** JOB ITEM **
Restate the listing that follows word for word, without its pictures.
# # # #
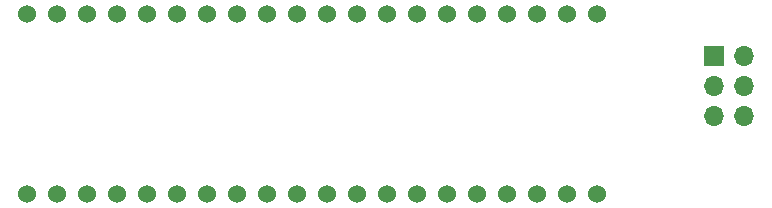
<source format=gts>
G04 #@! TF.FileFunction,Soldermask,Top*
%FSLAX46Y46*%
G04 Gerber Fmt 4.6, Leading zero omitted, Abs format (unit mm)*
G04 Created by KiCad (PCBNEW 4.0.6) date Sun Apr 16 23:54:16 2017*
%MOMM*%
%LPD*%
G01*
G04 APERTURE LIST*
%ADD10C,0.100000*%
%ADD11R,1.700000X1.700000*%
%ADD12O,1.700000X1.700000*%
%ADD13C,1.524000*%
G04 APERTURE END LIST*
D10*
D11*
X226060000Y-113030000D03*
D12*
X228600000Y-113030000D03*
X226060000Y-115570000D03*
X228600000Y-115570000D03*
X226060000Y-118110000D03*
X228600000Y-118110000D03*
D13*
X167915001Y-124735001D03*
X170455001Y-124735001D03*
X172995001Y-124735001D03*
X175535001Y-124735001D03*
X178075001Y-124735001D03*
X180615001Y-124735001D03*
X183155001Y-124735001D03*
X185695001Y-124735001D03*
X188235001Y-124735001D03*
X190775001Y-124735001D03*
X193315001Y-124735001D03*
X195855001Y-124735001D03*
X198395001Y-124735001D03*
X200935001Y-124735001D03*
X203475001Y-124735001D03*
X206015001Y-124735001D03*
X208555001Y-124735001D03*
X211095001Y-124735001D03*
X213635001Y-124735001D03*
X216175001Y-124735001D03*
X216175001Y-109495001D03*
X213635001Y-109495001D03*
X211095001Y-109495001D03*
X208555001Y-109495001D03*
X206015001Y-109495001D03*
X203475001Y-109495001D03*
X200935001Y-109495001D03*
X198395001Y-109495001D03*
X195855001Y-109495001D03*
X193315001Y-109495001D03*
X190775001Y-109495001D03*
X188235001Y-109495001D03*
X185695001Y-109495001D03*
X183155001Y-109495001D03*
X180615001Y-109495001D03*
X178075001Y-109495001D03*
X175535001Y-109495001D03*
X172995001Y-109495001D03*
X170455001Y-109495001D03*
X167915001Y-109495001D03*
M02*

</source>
# # # #
** WRITTEN ANSWER **
<source format=gts>
G04 #@! TF.FileFunction,Soldermask,Top*
%FSLAX46Y46*%
G04 Gerber Fmt 4.6, Leading zero omitted, Abs format (unit mm)*
G04 Created by KiCad (PCBNEW 4.0.6) date Sun Apr 16 23:54:16 2017*
%MOMM*%
%LPD*%
G01*
G04 APERTURE LIST*
%ADD10C,0.100000*%
%ADD11R,1.700000X1.700000*%
%ADD12O,1.700000X1.700000*%
%ADD13C,1.524000*%
G04 APERTURE END LIST*
D10*
D11*
X226060000Y-113030000D03*
D12*
X228600000Y-113030000D03*
X226060000Y-115570000D03*
X228600000Y-115570000D03*
X226060000Y-118110000D03*
X228600000Y-118110000D03*
D13*
X167915001Y-124735001D03*
X170455001Y-124735001D03*
X172995001Y-124735001D03*
X175535001Y-124735001D03*
X178075001Y-124735001D03*
X180615001Y-124735001D03*
X183155001Y-124735001D03*
X185695001Y-124735001D03*
X188235001Y-124735001D03*
X190775001Y-124735001D03*
X193315001Y-124735001D03*
X195855001Y-124735001D03*
X198395001Y-124735001D03*
X200935001Y-124735001D03*
X203475001Y-124735001D03*
X206015001Y-124735001D03*
X208555001Y-124735001D03*
X211095001Y-124735001D03*
X213635001Y-124735001D03*
X216175001Y-124735001D03*
X216175001Y-109495001D03*
X213635001Y-109495001D03*
X211095001Y-109495001D03*
X208555001Y-109495001D03*
X206015001Y-109495001D03*
X203475001Y-109495001D03*
X200935001Y-109495001D03*
X198395001Y-109495001D03*
X195855001Y-109495001D03*
X193315001Y-109495001D03*
X190775001Y-109495001D03*
X188235001Y-109495001D03*
X185695001Y-109495001D03*
X183155001Y-109495001D03*
X180615001Y-109495001D03*
X178075001Y-109495001D03*
X175535001Y-109495001D03*
X172995001Y-109495001D03*
X170455001Y-109495001D03*
X167915001Y-109495001D03*
M02*

</source>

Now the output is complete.